Recorded data:
# # # #
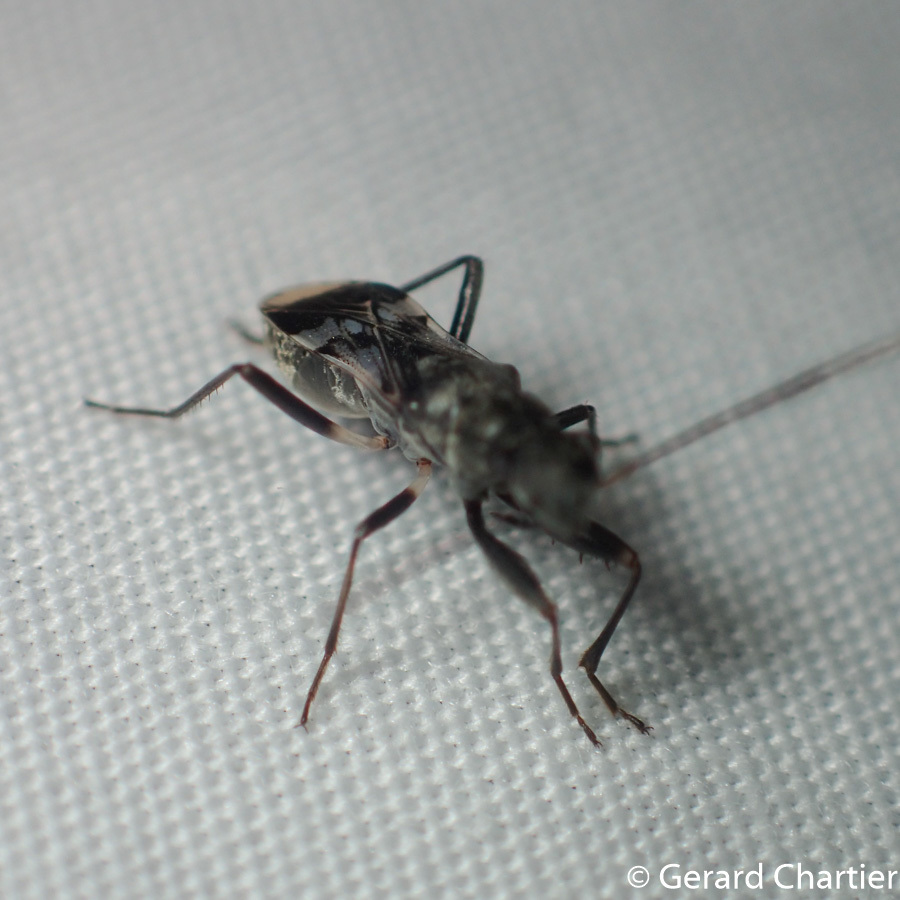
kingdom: Animalia
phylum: Arthropoda
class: Insecta
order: Hemiptera
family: Rhyparochromidae
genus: Eucosmetus
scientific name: Eucosmetus formosus
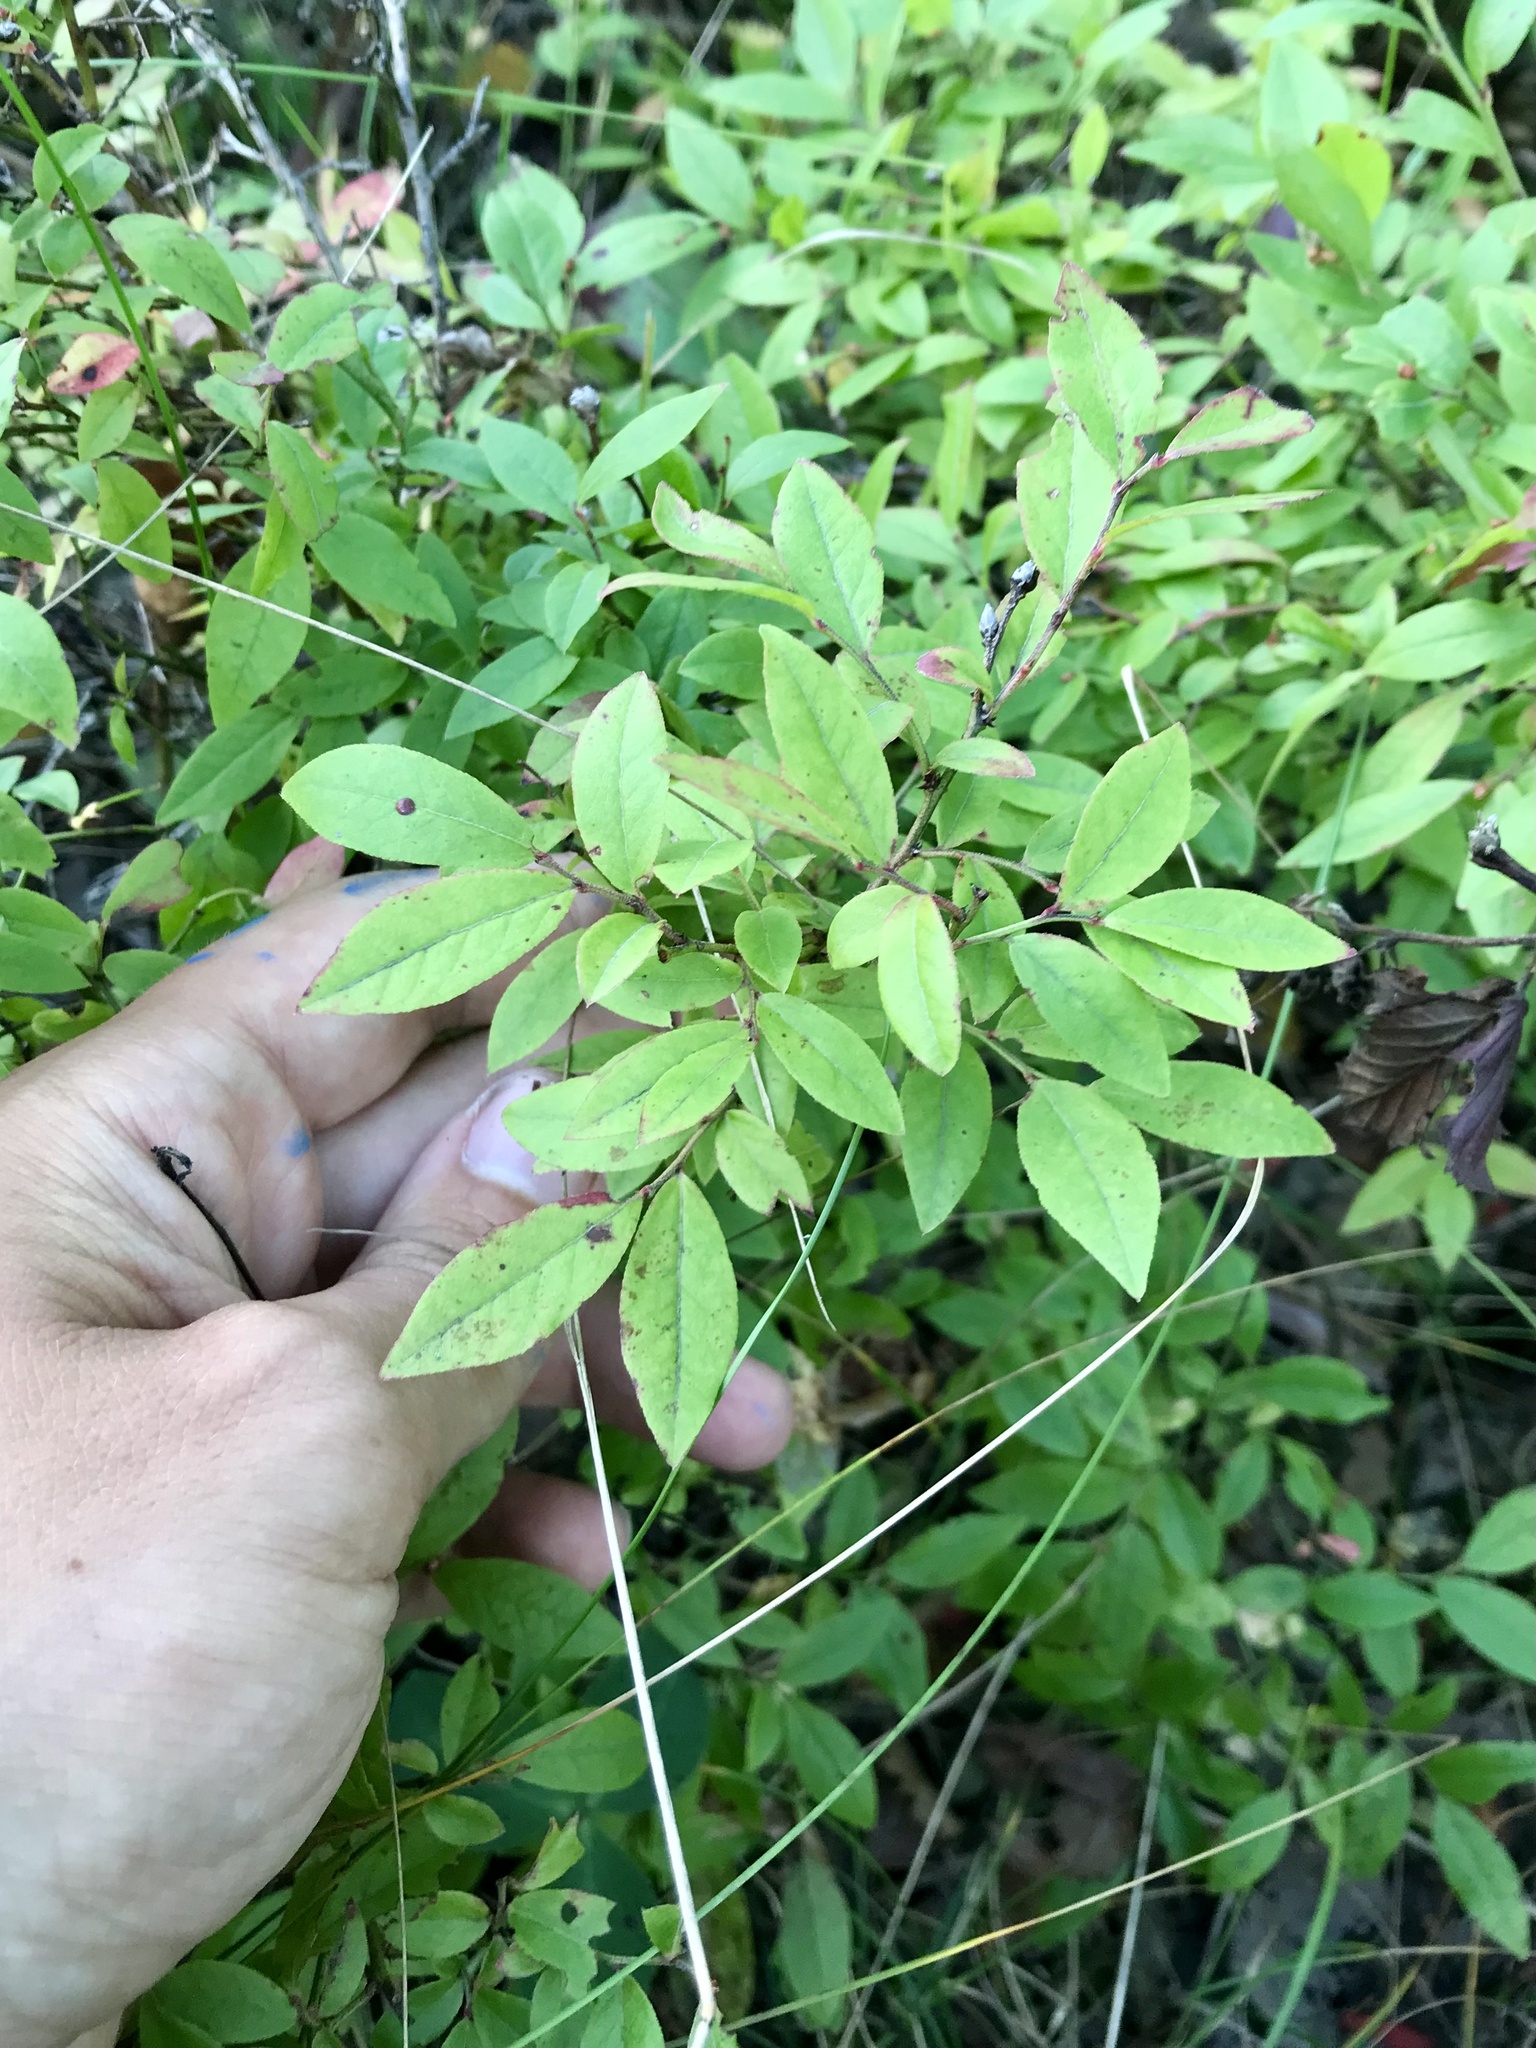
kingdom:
# # # #
* _TASK INSTRUCTIONS_
Return every line of the listing word for word, leaving out the pictures.

* _RESULT_
kingdom: Animalia
phylum: Arthropoda
class: Insecta
order: Hemiptera
family: Rhyparochromidae
genus: Eucosmetus
scientific name: Eucosmetus formosus
kingdom:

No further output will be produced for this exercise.